I need to check if user submitted HTML contains any javascript. Im using PHP for validation.
Thanks for any help!
I need to check if user submitted HTML contains any javascript. Im using PHP for validation.
Thanks for any help!
Scan for script tags, events (as Tom Haigh commented) and href="javascript:...".
You could remove the script tags as Pawka states using regular expressions. I found a thread on this here.
Basically it's:
$list=preg_replace('#<script[^>]*>.*?</script>#is','',$list);
Code is from that page, not written by me.
You'll need to scan for <script>
tags but you'll also need to scan for attributes like onclick=""
or onmouseover=""
etc... that can have javascript without the need for the script tags.
It might be better to take a different approach and use something like HTML Purifier to filter out anything that you don't want.
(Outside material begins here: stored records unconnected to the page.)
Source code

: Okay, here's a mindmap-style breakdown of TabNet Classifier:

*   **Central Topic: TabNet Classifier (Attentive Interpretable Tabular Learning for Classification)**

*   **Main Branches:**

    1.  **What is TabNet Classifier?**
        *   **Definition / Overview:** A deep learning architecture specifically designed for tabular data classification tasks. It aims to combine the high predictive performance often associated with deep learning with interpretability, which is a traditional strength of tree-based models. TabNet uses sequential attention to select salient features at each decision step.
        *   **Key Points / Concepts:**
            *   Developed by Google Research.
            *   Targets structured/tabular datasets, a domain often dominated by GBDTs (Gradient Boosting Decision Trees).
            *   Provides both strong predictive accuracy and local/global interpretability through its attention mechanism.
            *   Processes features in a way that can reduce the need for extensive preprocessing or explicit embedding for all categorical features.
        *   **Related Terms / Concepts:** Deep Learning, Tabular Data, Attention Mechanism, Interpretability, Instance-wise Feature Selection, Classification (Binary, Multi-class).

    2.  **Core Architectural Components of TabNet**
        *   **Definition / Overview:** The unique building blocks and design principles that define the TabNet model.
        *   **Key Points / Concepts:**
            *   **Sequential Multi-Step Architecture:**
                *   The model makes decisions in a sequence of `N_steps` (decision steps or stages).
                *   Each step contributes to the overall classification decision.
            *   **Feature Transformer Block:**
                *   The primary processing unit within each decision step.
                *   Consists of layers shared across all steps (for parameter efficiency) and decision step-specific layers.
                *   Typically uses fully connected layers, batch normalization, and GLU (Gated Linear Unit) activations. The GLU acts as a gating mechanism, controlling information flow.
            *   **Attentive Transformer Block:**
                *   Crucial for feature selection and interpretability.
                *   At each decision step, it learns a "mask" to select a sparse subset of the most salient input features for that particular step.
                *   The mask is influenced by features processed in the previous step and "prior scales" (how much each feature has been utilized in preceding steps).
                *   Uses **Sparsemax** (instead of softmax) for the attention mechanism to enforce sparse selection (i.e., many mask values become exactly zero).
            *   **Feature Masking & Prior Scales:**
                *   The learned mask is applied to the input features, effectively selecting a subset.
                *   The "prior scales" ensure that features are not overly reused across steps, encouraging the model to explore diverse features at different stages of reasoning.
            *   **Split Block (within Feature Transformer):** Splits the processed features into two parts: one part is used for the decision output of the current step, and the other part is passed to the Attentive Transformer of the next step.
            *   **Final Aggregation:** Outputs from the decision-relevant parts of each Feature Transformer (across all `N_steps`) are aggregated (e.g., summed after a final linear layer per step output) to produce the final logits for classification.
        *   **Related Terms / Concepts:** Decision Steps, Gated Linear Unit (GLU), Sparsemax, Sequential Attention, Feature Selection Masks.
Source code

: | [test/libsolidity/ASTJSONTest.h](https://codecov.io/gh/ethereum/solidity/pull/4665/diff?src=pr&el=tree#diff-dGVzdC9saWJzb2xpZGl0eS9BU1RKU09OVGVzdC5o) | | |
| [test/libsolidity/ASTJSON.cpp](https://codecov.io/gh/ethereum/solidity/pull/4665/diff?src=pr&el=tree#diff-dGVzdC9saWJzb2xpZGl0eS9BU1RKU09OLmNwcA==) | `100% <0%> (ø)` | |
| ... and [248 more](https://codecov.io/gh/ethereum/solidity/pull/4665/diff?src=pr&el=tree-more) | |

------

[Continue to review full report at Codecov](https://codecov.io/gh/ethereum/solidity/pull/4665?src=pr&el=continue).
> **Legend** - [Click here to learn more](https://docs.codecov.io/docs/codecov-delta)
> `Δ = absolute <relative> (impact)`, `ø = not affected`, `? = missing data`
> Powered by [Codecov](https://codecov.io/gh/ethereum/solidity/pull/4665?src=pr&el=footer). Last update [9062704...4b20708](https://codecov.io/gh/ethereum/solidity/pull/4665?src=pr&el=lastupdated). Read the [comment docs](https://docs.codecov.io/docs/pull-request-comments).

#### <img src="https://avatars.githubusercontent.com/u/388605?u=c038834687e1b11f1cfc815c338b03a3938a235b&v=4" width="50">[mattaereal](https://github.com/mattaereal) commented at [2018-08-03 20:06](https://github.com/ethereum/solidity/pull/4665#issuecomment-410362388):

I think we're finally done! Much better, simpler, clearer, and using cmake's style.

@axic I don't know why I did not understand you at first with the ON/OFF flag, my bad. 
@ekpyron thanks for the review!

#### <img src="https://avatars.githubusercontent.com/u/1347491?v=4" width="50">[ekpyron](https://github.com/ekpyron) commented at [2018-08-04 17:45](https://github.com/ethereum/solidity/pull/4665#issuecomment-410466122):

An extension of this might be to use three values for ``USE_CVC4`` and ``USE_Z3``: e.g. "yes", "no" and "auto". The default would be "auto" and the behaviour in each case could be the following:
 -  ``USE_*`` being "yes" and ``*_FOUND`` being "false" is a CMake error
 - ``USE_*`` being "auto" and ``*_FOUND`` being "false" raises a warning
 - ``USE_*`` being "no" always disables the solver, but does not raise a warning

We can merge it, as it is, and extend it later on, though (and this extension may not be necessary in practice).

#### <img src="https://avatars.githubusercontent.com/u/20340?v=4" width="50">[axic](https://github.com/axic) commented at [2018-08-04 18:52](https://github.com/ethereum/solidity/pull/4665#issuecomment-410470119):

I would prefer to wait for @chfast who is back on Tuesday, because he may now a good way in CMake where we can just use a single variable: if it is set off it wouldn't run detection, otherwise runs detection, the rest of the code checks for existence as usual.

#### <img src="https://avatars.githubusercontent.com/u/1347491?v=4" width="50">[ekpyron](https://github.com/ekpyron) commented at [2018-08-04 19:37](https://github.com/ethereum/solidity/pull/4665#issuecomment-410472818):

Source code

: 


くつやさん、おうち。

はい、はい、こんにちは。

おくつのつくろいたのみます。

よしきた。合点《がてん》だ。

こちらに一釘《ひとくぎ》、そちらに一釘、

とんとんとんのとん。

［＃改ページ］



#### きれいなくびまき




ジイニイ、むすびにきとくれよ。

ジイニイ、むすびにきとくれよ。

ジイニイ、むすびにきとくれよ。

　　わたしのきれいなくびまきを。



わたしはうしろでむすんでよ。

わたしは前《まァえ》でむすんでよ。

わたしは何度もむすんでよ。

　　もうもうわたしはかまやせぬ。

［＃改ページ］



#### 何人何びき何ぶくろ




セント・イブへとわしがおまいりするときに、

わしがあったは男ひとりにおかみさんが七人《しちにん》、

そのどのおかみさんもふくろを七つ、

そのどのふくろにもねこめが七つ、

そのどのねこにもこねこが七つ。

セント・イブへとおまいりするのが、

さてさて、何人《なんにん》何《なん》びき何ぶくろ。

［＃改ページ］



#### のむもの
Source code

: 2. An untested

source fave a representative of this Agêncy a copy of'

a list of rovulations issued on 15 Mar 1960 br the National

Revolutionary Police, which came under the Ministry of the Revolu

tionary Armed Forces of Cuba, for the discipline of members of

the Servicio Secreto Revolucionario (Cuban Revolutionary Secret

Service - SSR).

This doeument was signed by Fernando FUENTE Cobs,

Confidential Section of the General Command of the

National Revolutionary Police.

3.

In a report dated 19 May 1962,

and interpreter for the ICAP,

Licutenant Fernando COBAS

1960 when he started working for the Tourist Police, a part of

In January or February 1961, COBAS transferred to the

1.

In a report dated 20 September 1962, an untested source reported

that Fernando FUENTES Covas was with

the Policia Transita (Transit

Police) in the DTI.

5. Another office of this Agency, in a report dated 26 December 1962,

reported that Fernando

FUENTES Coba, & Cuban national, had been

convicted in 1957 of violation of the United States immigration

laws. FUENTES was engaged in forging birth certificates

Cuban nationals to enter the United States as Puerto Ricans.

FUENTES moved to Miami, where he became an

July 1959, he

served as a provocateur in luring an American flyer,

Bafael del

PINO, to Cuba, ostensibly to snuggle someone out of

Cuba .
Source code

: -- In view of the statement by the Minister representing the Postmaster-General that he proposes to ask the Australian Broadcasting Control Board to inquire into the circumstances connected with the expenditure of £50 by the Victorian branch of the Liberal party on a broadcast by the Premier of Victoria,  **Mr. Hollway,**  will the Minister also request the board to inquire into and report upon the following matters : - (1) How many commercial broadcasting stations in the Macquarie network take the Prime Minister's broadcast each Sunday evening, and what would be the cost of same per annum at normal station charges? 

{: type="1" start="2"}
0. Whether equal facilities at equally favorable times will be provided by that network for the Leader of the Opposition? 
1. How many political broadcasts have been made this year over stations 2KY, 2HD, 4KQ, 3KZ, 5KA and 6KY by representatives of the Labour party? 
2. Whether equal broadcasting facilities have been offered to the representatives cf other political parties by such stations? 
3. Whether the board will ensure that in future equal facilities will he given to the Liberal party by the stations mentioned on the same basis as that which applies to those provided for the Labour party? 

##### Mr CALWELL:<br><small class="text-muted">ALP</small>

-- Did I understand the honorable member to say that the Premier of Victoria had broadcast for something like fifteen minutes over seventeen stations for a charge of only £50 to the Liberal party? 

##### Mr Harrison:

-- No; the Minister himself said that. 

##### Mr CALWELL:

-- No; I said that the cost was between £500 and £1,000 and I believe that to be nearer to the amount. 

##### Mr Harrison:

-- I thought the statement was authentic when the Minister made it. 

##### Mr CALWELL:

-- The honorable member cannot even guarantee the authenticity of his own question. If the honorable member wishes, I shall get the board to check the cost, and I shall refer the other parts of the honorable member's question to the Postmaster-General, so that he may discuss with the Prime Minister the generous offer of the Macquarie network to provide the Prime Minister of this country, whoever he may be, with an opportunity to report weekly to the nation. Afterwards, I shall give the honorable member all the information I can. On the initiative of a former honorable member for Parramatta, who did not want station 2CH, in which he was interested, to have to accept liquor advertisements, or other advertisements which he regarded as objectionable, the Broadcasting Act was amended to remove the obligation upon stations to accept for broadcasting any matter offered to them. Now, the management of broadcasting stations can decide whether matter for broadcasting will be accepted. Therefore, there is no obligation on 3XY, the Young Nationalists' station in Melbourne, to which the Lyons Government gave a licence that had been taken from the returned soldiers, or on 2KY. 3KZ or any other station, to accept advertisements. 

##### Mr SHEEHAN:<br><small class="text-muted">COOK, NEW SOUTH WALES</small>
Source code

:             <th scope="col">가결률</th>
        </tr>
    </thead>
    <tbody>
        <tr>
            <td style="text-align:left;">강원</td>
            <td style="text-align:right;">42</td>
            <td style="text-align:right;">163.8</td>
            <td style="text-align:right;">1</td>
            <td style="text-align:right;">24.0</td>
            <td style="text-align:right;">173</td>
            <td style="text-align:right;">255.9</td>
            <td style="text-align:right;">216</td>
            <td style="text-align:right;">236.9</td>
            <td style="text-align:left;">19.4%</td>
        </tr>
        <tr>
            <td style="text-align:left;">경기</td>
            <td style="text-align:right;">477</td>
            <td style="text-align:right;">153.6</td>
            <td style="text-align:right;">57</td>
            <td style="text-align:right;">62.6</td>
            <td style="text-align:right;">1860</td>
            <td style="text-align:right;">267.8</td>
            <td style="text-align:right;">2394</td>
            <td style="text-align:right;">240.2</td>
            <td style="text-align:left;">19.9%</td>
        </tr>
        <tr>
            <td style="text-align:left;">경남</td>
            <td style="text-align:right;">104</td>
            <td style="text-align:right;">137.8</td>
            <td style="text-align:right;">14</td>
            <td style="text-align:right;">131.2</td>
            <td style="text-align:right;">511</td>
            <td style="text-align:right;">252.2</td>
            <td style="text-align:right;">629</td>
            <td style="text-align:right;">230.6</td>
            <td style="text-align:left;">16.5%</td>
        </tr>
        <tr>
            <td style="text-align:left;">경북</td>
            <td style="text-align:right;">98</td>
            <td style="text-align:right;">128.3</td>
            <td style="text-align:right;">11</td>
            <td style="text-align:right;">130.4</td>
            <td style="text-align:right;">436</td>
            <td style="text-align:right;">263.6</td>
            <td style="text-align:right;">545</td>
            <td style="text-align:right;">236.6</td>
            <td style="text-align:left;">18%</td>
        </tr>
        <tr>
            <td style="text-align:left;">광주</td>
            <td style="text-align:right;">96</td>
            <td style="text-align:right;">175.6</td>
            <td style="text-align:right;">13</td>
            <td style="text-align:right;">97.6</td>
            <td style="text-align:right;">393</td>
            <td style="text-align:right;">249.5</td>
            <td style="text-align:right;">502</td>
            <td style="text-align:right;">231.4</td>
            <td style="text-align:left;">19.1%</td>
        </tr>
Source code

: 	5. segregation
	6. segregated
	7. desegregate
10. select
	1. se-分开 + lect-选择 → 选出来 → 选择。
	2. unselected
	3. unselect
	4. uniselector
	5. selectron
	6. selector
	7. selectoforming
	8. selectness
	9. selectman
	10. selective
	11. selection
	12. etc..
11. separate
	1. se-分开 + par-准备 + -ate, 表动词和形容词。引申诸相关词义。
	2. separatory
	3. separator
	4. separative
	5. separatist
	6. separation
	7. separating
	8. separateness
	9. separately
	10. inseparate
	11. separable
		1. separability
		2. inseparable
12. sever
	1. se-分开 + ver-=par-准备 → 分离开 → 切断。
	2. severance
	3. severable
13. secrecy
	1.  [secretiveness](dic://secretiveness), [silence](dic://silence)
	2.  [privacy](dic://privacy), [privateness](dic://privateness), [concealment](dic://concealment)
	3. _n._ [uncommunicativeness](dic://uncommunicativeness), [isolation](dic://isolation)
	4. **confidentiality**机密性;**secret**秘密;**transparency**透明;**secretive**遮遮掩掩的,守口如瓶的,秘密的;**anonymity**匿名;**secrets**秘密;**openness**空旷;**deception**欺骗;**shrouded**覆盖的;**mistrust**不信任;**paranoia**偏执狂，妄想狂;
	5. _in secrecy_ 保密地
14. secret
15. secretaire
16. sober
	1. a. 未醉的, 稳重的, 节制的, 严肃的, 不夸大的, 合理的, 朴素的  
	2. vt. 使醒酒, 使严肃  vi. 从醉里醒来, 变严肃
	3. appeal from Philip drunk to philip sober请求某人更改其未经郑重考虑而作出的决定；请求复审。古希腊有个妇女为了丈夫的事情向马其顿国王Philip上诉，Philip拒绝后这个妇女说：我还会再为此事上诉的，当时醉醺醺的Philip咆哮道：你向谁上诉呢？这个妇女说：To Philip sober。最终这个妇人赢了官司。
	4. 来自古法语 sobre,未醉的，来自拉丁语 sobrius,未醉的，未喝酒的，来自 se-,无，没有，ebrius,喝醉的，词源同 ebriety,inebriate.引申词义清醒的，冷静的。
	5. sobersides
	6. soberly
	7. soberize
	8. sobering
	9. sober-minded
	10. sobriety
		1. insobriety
I think it would be very difficult to safely remove any possibility of javascript without actually parsing the HTML properly.
If you want to protect yourself against Cross-Site Scripting (XSS), then you should better use a whitelist than a blacklist. Because there are too many aspects you need to consider when looking for XSS attacks.
Just make a list of all HTML tags and attributes you want to allow and remove/escape all other tags/attributes. And for those attributes that can be used for XSS attacks, validate the values to only allow harmless values.
OK, let's not all be naive here:
<script> "<!-- </script> -->"; document.write("hello world"); </script>
(should pass the filters suggested by regexadvice)
filtering-out javascript is a security-critical thing, which means you need to do it thoroughly and properly, not some quick hack.